We believe open practices can accelerate data-driven research and increase diversity, equity, inclusion, and belonging in science. These are critical to uncovering enduring science-based solutions faster, as well as for the well-being and resilience of research communities.
We approach open science as a spectrum, as a behavior change, and as a movement. We see data analysis as an entryway to meet scientists where they are, helping them develop new skillsets and mindsets of immediate value while empowering them as leaders.

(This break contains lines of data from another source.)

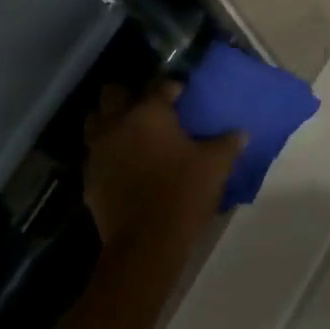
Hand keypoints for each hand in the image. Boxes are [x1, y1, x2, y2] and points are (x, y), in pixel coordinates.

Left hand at [84, 83, 244, 251]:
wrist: (146, 242)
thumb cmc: (183, 192)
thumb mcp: (215, 165)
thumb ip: (228, 143)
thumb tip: (241, 133)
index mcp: (148, 113)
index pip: (157, 86)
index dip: (170, 87)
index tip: (181, 94)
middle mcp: (117, 125)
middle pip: (112, 94)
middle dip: (128, 95)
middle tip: (147, 107)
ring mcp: (98, 152)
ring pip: (94, 122)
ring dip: (109, 121)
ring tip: (130, 132)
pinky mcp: (88, 179)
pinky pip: (94, 155)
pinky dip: (106, 153)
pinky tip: (123, 165)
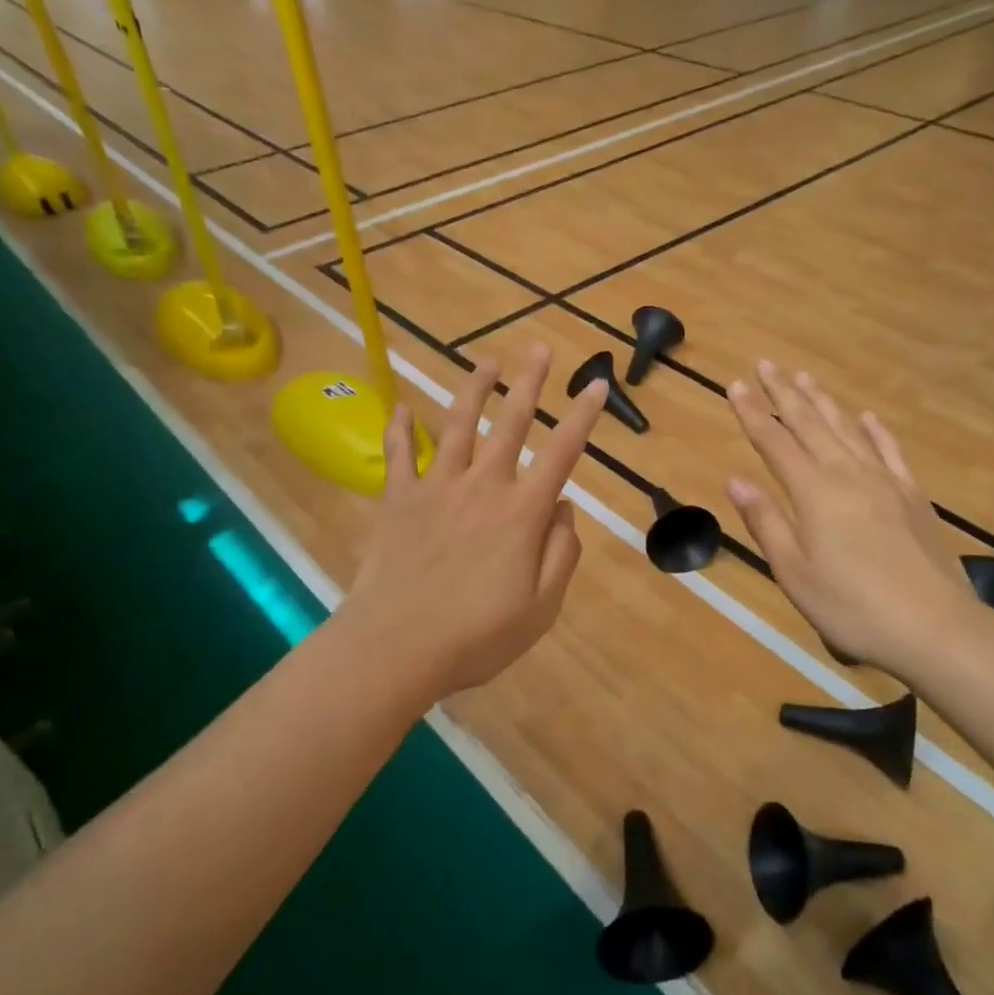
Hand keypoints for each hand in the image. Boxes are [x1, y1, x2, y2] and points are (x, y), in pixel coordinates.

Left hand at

We are influenced and inspired by many leaders and community organizers, particularly in the social justice, climate action, and get out the vote movements. We define open data science as the tools and practices enabling reproducible, transparent, and inclusive data-driven research.
We know that daily demands leave little time for researchers to transition to better data practices and open science, which can be lonely and overwhelming. Openscapes helps researchers reimagine data analysis, develop modern skills that are of immediate value to them, and cultivate collaborative and inclusive research teams. We do this through mentorship, coaching, training, and community organizing, leveraging existing resources from the open community along with our own. Our activities include:
Openscapes Champions Program. A remote-by-design, cohort-based open data science mentorship program for research groups. Cohorts of research groups are mentored with their peers over several months following the Champions Lesson Series, and learn how to supercharge their research.

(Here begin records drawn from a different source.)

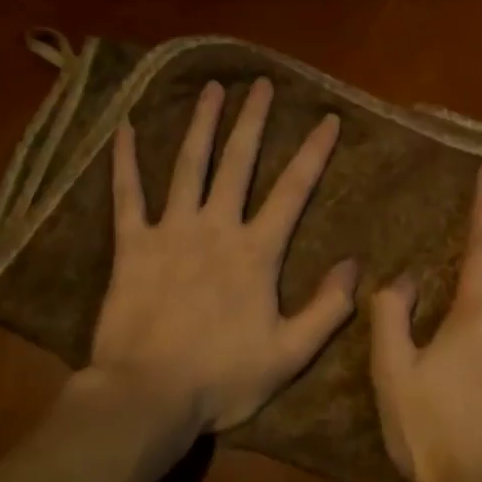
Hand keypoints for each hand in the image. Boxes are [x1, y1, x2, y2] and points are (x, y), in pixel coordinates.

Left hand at [88, 78, 356, 432]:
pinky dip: (125, 161)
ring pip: (189, 166)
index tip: (327, 117)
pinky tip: (126, 129)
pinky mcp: (132, 245)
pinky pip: (127, 196)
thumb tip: (355, 265)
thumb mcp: (288, 355)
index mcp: (255, 251)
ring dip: (201, 124)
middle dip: (252, 120)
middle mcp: (216, 227)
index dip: (313, 151)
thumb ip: (326, 310)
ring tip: (212, 89)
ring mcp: (171, 231)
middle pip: (238, 162)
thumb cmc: (220, 378)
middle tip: (261, 84)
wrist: (146, 397)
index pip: (293, 190)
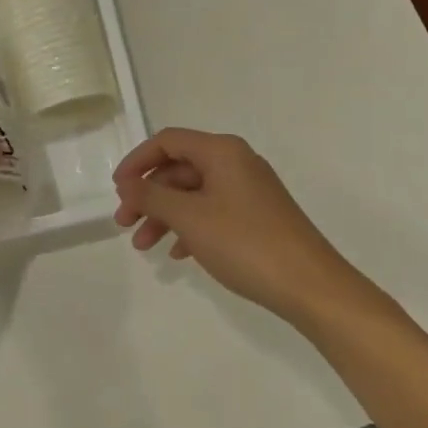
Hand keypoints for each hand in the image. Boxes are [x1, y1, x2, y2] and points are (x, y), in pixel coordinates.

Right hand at [113, 129, 369, 329]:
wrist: (310, 286)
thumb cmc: (245, 243)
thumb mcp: (190, 218)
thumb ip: (152, 196)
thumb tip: (127, 183)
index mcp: (221, 151)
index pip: (168, 142)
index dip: (137, 161)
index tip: (117, 190)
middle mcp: (236, 162)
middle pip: (179, 168)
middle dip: (148, 194)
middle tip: (125, 224)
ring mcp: (249, 190)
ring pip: (194, 193)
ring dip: (165, 215)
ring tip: (144, 245)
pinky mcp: (257, 216)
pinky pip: (212, 211)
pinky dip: (190, 227)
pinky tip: (177, 254)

Openscapes Framework. A skill-building and community engagement framework for research communities. This is a multi-year series of events (including Champions Cohorts) to build technical and leadership skills that is co-designed with partners to meet specific community needs.
We share our most current thinking and showcase community efforts through talks and publications on our media page. Some recent highlights include:
- How to empower researchers with open science through meeting analytical needs and supporting people. Lowndes 2020, invited talk at the National Academies of Sciences, Engineering, and Medicine (NASEM) Roundtable
- Entryways to open data science and the power of welcome. Lowndes 2020, invited plenary at the Earth Science Information Partners Conference
- Putting data to work. Robinson 2020, invited Leptoukh Lecture at the American Geophysical Union Conference
- Open software means kinder science. Lowndes 2019, Scientific American
OUR THEORY OF CHANGE
Our theory of change is that by engaging, empowering, and amplifying researchers with open habits and mindsets for data-intensive science, they become leaders in the open science movement and have more enduring scientific impact while also creating a kinder, more inclusive scientific culture.
We are iterating our theory of change as we learn, and have also summarized it with this illustration:
open data science practices (green), which are underpinned by existing open source tools (orange). Art by Allison Horst.
In mentoring research teams, we are interested in evaluating and understanding which open data science tools are adopted, who participates, and how questions and mindsets shift. Our hypothesis is that adoption of open data science tools will lead to robust, data-driven outcomes; that participation in open data science practices will lead to deeper inclusion and belonging; and that shifting mindsets and questions asked will lead to enduring partnerships and expanded questions.
What is a Theory of Change?
A Theory of Change (TOC) is a way to think through and communicate the goals of a project to help track progress when it’s not possible to use more traditional metrics (i.e. revenue). The purpose is to articulate the overall aim/long-term impact, and the outcomes expected through the activities you do. Outcomes must be measurable (through appropriate indicators) so you can use the TOC to track progress.